Given a root system $\Phi$ with simple system $\Delta$,
$$H_{\alpha} = \{\lambda \in V : \langle \lambda, \alpha \rangle = 0 \}$$ are the hyperplanes and the connected components of
$$V \setminus \bigcup_{\alpha} H_{\alpha}$$ are the chambers. Given a chamber $C$ corresponding to a simple system $\Delta$, the walls are defined to be the hyperplanes $H_{\alpha}$ for $\alpha \in \Delta$.
So, from what I gather, to find the angles of the fundamental alcove/chamber I need to compute the angle between these hyperplanes.

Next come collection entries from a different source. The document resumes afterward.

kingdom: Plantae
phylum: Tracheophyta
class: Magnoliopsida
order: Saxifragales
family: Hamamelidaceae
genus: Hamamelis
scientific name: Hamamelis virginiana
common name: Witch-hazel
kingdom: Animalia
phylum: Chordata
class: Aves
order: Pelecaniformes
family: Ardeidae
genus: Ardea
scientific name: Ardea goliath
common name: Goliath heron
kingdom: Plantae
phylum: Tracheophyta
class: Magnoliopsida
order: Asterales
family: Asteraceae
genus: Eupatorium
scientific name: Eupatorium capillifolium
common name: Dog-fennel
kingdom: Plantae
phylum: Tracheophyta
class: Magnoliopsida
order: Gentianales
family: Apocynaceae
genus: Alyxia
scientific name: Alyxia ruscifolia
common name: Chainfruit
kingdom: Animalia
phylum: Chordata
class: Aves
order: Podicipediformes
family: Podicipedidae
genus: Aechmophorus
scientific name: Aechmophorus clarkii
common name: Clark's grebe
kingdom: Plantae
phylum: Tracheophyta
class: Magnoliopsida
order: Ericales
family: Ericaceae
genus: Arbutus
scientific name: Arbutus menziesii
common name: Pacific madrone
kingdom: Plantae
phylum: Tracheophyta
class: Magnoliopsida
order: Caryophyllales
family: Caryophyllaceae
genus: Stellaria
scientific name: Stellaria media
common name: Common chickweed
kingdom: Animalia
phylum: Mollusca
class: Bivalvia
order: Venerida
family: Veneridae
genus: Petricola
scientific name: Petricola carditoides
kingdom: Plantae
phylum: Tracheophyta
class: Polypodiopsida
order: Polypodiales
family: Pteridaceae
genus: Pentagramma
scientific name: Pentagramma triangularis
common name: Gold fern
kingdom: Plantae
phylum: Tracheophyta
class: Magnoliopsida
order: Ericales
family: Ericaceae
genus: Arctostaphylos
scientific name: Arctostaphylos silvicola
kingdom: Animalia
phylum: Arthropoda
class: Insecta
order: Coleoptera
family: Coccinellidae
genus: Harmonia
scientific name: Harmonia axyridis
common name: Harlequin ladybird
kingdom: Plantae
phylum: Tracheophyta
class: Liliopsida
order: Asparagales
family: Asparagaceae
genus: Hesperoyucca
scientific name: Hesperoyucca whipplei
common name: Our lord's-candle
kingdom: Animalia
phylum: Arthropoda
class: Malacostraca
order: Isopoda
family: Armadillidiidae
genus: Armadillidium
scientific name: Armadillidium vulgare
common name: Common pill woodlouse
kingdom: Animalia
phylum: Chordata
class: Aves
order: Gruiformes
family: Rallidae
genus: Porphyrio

So, for the $B_2$ case, I believe the simple roots are $e_1 - e_2$ and $e_2$. However, how can there be a triangle formed by two vectors? Even ignoring this, the angle between these two vectors doesn't come out to the right answer. For the $B_2$ case, the answer is supposed to be $\pi/2, \pi/4, \pi/4$. And, unless I made a mistake in my calculation, the angle between $e_1-e_2$ and $e_2$ is not any of these angles.
What am I doing wrong? What am I misunderstanding?